[Begin Given passage]

Author(s) | Collection number | Pages | Download abstract | Download full text |
---|---|---|---|---|
Yasinska-Damri L. M. | № 2 (63) | 64-76 |
The paper presents the results of the research concerning the practical implementation of a hybrid inductive model of data clustering using DBSCAN and OPTICS density-based algorithms. A comparative analysis of different types of internal clustering quality criteria and the corresponding external quality criteria for various types of synthetic data is performed. It is shown that the choice of internal clustering quality criteria is essential for assessing the quality of the objects grouping in a cluster structure and, for each type of the studied dataset the formation of a combination of internal quality criteria should be done considering the nature of both the objects and clusters distribution in the feature space. The simulation procedure is carried out using the synthetic dataset Compound, which contains according to the data annotation six various shapes clusters. The simulation results regarding comparison analysis of various types of the internal clustering quality criteria have shown that for the dataset Compound the optimal criteria in terms of both minimal reproducibility error and the optimal cluster structure are the following ones: DUNN, Gamma and Xie Beni. The functions of calculating the balance criterion, which contains as components of the selected internal clustering quality criteria and respective external clustering quality criteria are formed. As the simulation results, the charts of balance criterion versus the Eps value for each MinPts parameter are created. It is shown that the proposed model allows optimizing the definition of parameters of density clustering algorithms DBSCAN and OPTICS in terms of the nature of the distribution of objects in the respective clusters. Moreover, the simulation results allow one to conclude about the advantage of the OPTICS algorithm due to the higher stability of this algorithm operation during the cluster structure formation on the one hand and, less sensitivity to variation of the algorithm parameters on the other hand.
Keywords: data clustering, density-based clustering algorithms, internal and external clustering quality criteria, objective clustering inductive technology.
doi: 10.32403/1998-6912-2021-2-63-64-76

[End Given passage]
[Begin Data supplied]

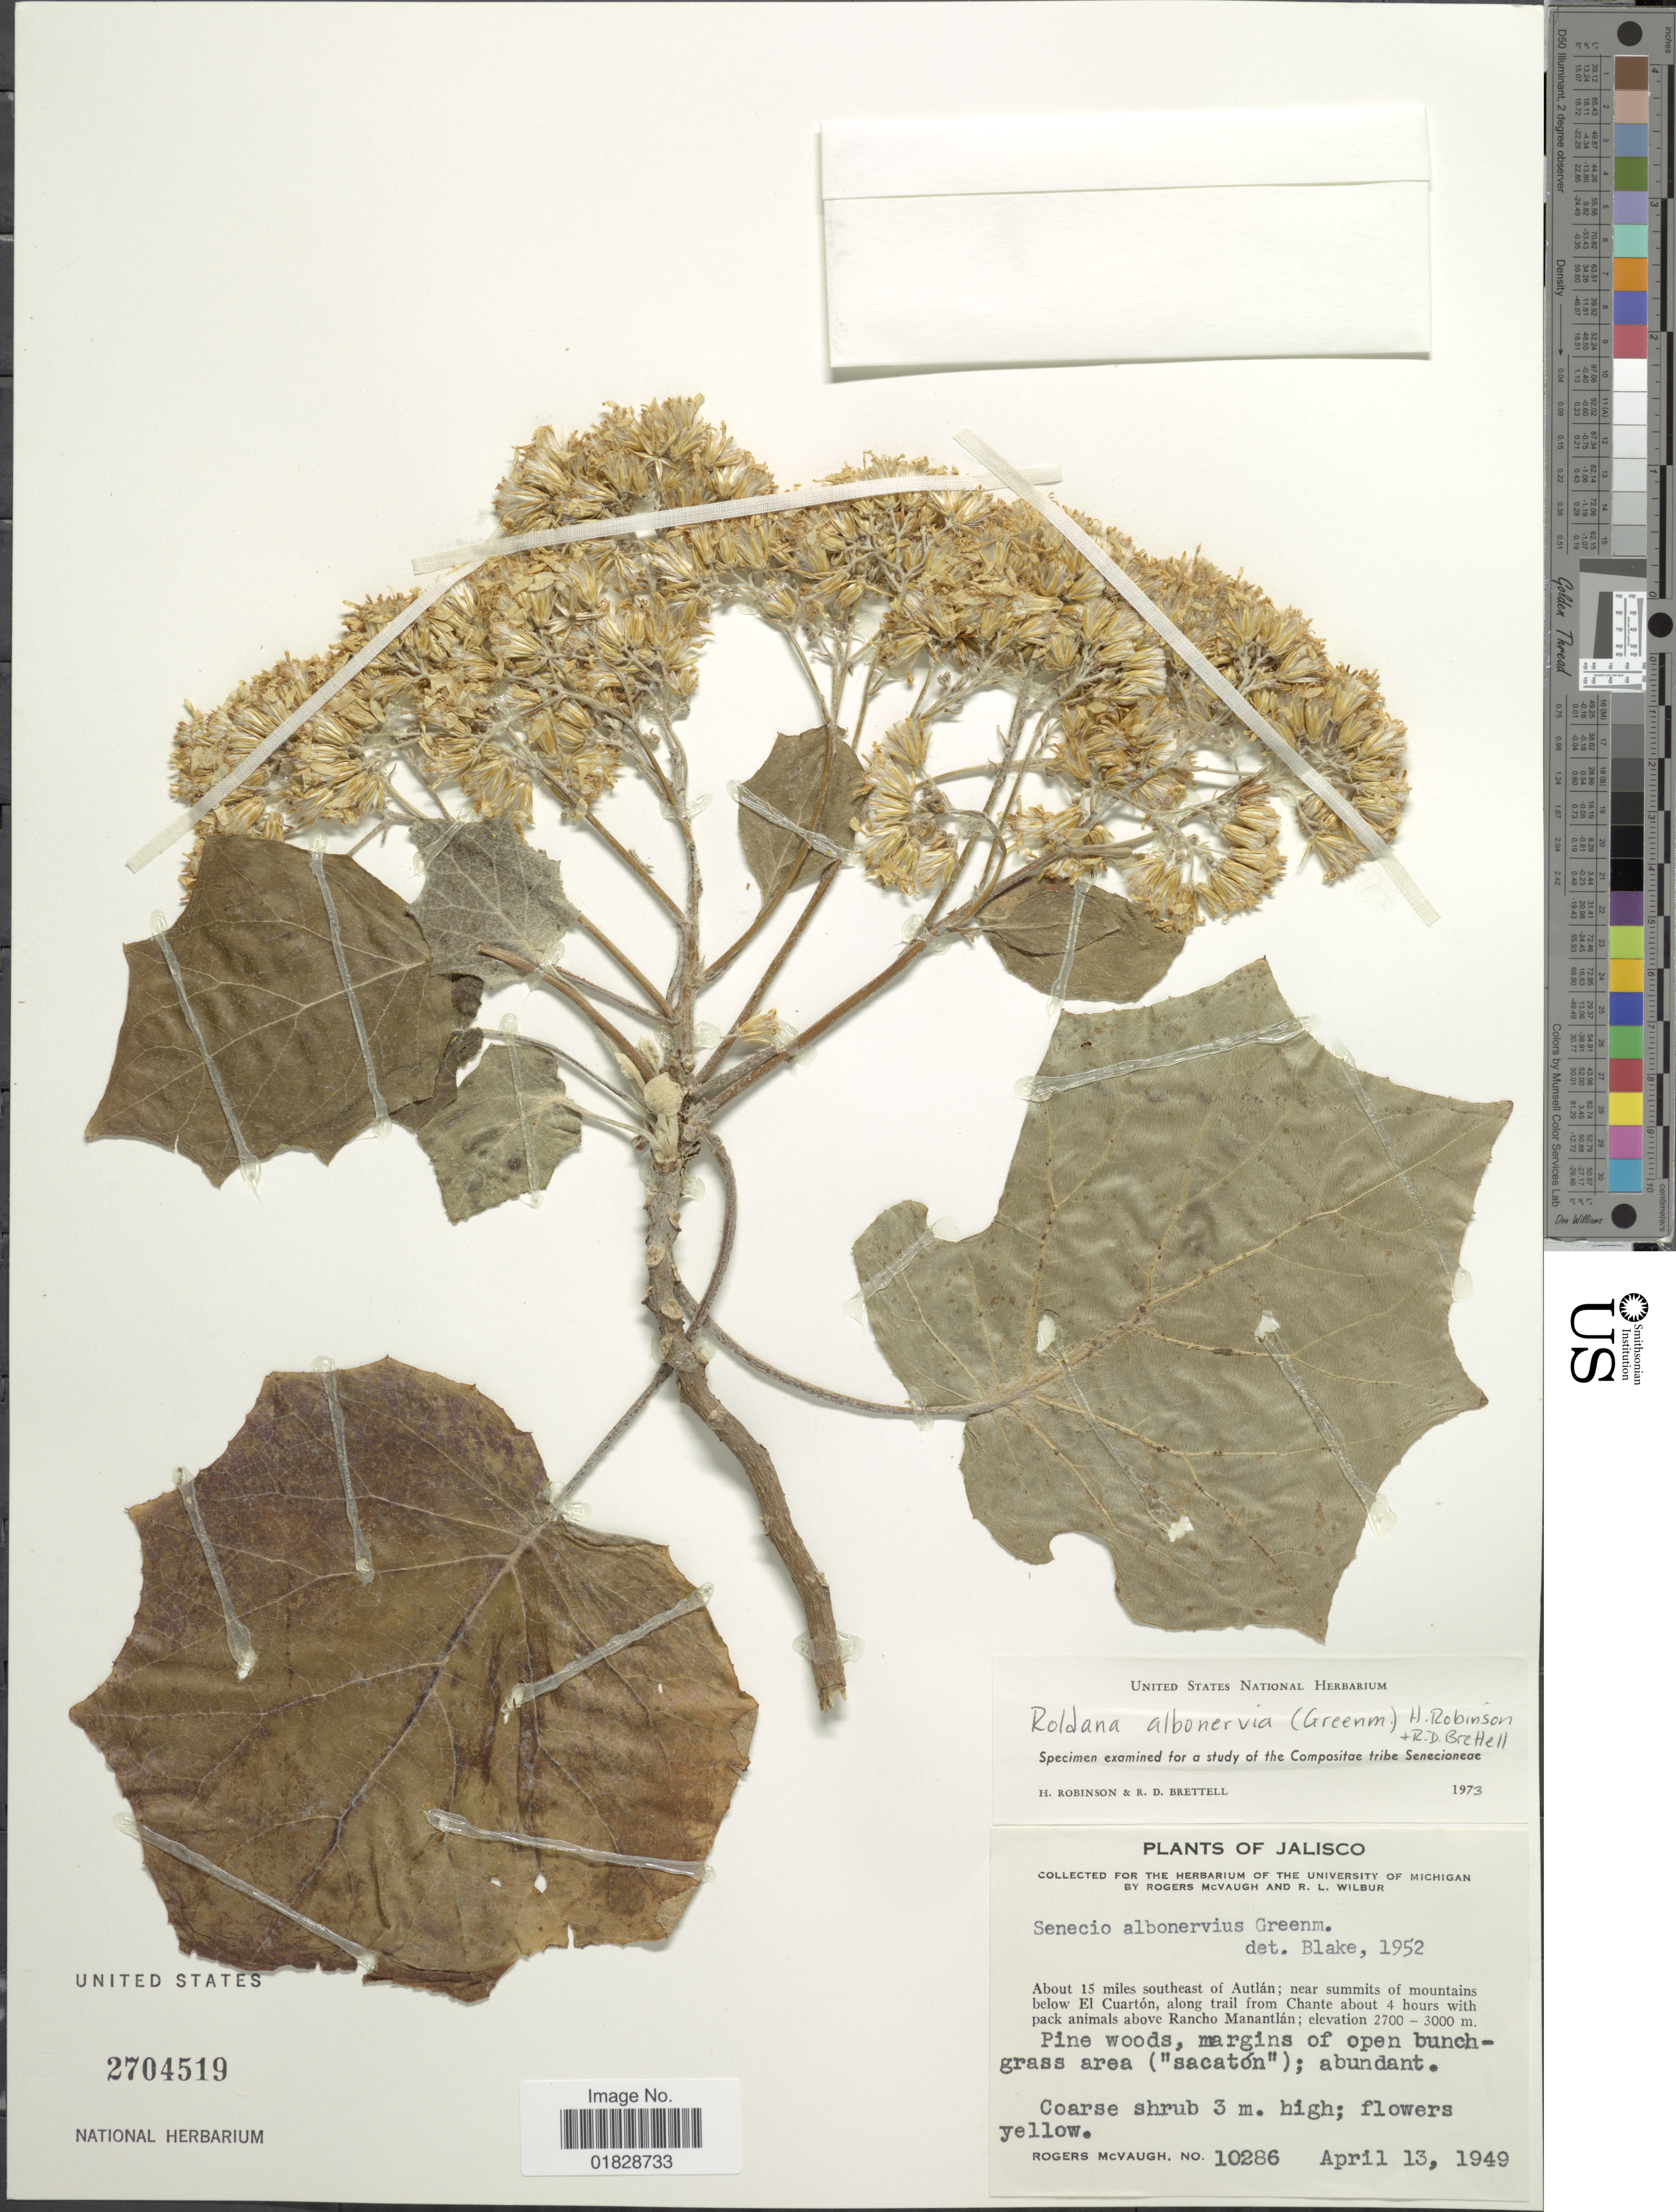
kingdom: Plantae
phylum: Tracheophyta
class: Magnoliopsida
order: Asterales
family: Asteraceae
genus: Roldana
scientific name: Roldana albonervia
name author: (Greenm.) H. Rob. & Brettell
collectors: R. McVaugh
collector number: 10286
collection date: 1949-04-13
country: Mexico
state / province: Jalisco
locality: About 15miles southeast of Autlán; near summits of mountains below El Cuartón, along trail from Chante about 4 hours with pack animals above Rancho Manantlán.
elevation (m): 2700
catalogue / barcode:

[End Data supplied]

- _Task set_
1 – Summarize the clustering abstract in two sentences.
2 – In the clustering abstract, which synthetic dataset was the simulation carried out on?

- _Results by task_
1 – The paper implements a hybrid inductive model of data clustering with the DBSCAN and OPTICS density-based algorithms and compares internal and external clustering quality criteria, finding DUNN, Gamma and Xie Beni optimal for the synthetic Compound dataset. The model helps optimize the parameters of DBSCAN and OPTICS, and the results favor OPTICS for its higher stability and lower sensitivity to parameter variation.

2 – The Compound dataset.